Well, i think thats a shame then. Thanks for the quick response on this.


----------



## BobaBird (Mar 31, 2002)

Thought you were pulling our leg by pointing us to a spammer site, then I fixed the spelling in the link http://www.radioreference.com/ . The EKB started as an open swiki but got locked down after a hacker or prankster

We EKB editors are always looking for input. Many of the pages have our e-mail contact at the bottom. Let us know what's missing, and especially what's wrong. If you can provide the information or link to help others that would help a lot. Think of it as a moderated wiki . I've had a few ideas for new content but if you think missed installations are a problem try waiting for UPS or FedEx to deliver a round tuit .


----------



## James Long (Apr 17, 2003)

Wiki spammers are a pain (people do that to blog comments as well). With a Wiki the moderators would be handling complaints about who changed what and who deleted or changed some other posters FAQs. We would be reverting and changing until we were just locking it to keep the peace. Most likely it would come down to just moderators and/or a few others. Kinda like we have now with the EKB and locked threads. The Wiki would become just a new way of doing something we are already doing - and not necessarily a better way.
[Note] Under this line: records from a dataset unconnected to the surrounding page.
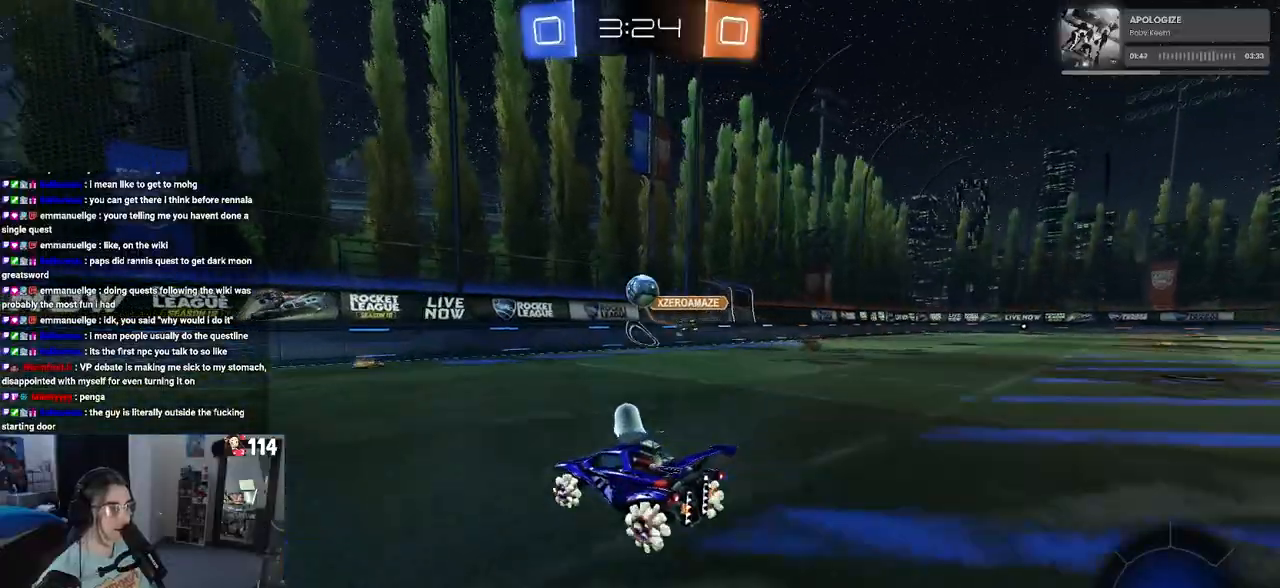
{"buttons": ["R2"], "left_stick": "left", "right_stick": "center", "events": [[100, "left_stick", "left"]]}
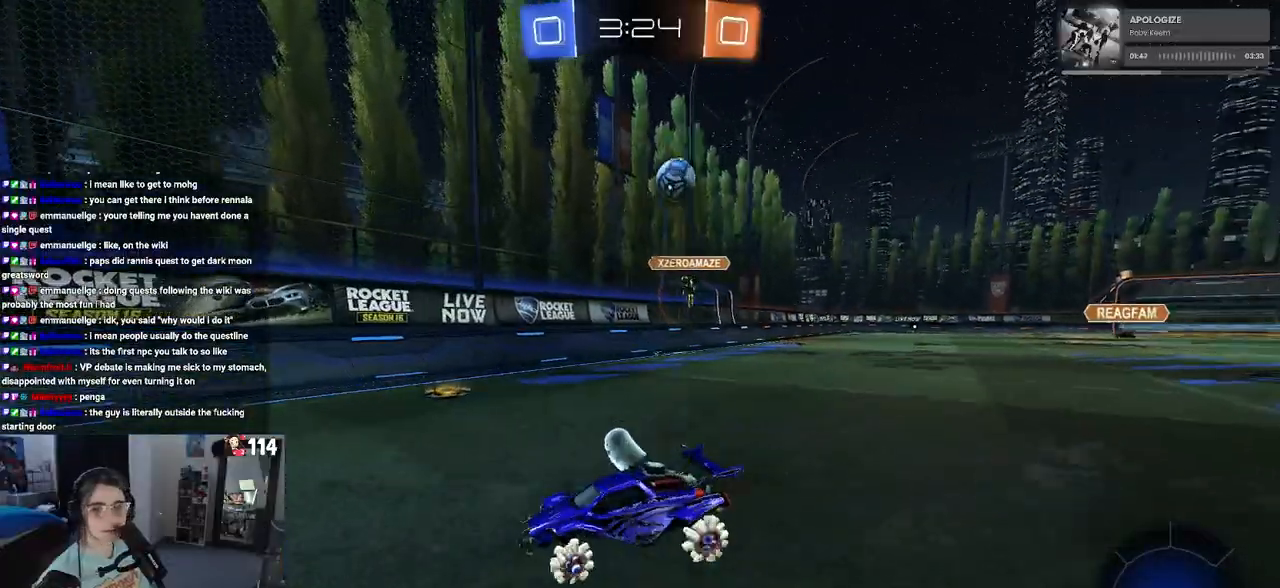
{"buttons": ["R2"], "left_stick": "center", "right_stick": "center", "events": [[233, "left_stick", "center"]]}
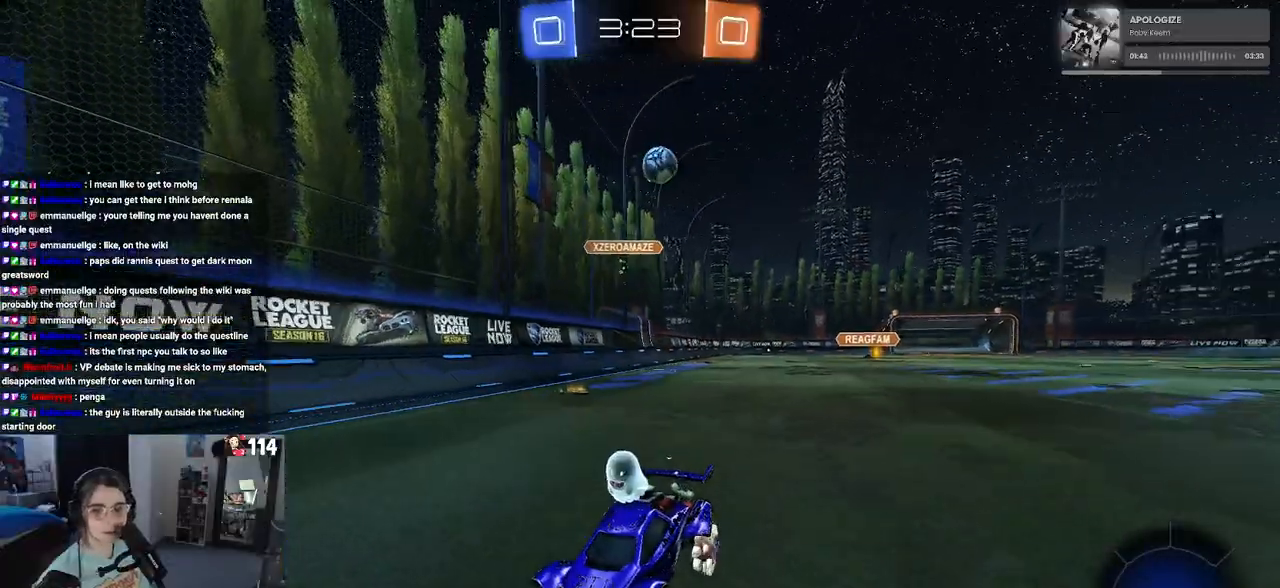
{"buttons": ["L2", "R2"], "left_stick": "right", "right_stick": "center", "events": [[100, "left_stick", "left"], [233, "left_stick", "center"], [333, "left_stick", "right"], [367, "L2", "down"], [367, "R2", "up"], [500, "R2", "down"]]}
Thanks for your suggestion, and for your comments Boba. It isn't a bad idea, but it seems we have the function covered in other ways.


----------



## cnmsales (Jan 9, 2007)

I disagree, a Wiki is a much easier way to gather information.


----------



## James Long (Apr 17, 2003)

If "gathering information" for display was our purpose I'm sure we would look into it. As for now, as mentioned above, we have the ekb and sticky threads for the gathered information we wish to present, and discussion forums to discuss information that is constantly changing.

The decision has been made. It's time to move on.


----------



## TNGTony (Mar 23, 2002)

Like BobaBird said, the EKB started as a Wiki site but was constantly blown up by pranksters who thought they were being funny. Eventually the site was locked down.

As BobaBird said, any and all useful info is welcomed and would find a home on the EKB. If we find we have new or updated useful info from the same person over and over, they may be invited to edit their own pages on the EKB! That is how both BobaBird and I became guardians of jbuff's EKB! Chaddux has also recently joined us.

See ya
Tony


----------



## Chris Blount (Jun 22, 2001)

Please see this thread:

http://www.dbstalk.com/showthread.php?t=68184


----------



## Nick (Apr 23, 2002)

TNGTony said:


> ....That is how both BobaBird and I became guardians of jbuff's EKB! Chaddux has also recently joined us.


I think of youse guys as "keepers of the flame" <raises coffee mug in symbolic toast with a nod to jbuff>


----------